We aim to determine whether it is possible to combine information from biobanks with information from electronic healthcare records. We think that our results will show that a larger study, in which samples are analysed in detail, would be worthwhile in understanding how LBD develops. We suspect that some people with LBD may have had samples stored over ten years before their diagnosis – and this could be important in establishing how long protein clumps take to spread from the body to the brain. We will link each sample from the biobank with both the prescription records, and the electronic healthcare records, of the people from whom the sample was taken. We expect that combining of these types of information will create an important grouping of people whose samples we should investigate in much greater detail. Doing so could help us understand how LBD develops and allow us to find new ways to detect and treat the disease.
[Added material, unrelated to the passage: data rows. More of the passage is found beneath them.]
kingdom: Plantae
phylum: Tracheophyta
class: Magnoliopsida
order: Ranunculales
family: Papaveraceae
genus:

- PathO-Network Dysfunction driving clinical phenotypes in Lewy body Related diseases (PONDER study)
Professor John-Paul Taylor, Newcastle University – £59,000
Brain cells connect to each other extensively, forming complex networks and these networks are thought to be core to how our brains work and how we think and act.
In Lewy body dementia (LBD), the way brain cells talk to each other and how they form networks with one another is disrupted. Research has suggested that these disconnections could then lead to key symptoms such as hallucinations and fluctuating levels of confusion.
It has also been suggested that some brain cells in LBD are overactive whereas others which help suppress over-activity may not work. This may lead to so-called hyperexcitability, a state that might be toxic for the brain and which, in addition, to the network disconnection problems, could contribute to symptoms like visual hallucinations in LBD.
We have collected large amounts of detailed electroencephalographic data (recordings of the tiny electrical signals made by the brain) and magnetic resonance imaging data (scans which allow us to look at the structure and function of the brain) from people with LBD both at the very early disease stage through to those with more obvious thinking problems and dementia. Using these rich datasets, we want to apply advanced computer-based analytic approaches to investigate if the brains of people with LBD are more excitable and whether their brain networks are more disconnected and relate these changes to the symptoms they experience.
This will help us understand more about the causes of LBD, develop new ways in which to diagnose and monitor the condition, as well as potentially providing new treatment avenues. For example, if we find that there is increased brain excitability in LBD, reducing this activity with, for example, medications or brain stimulation techniques, might be a highly novel way of helping people with LBD.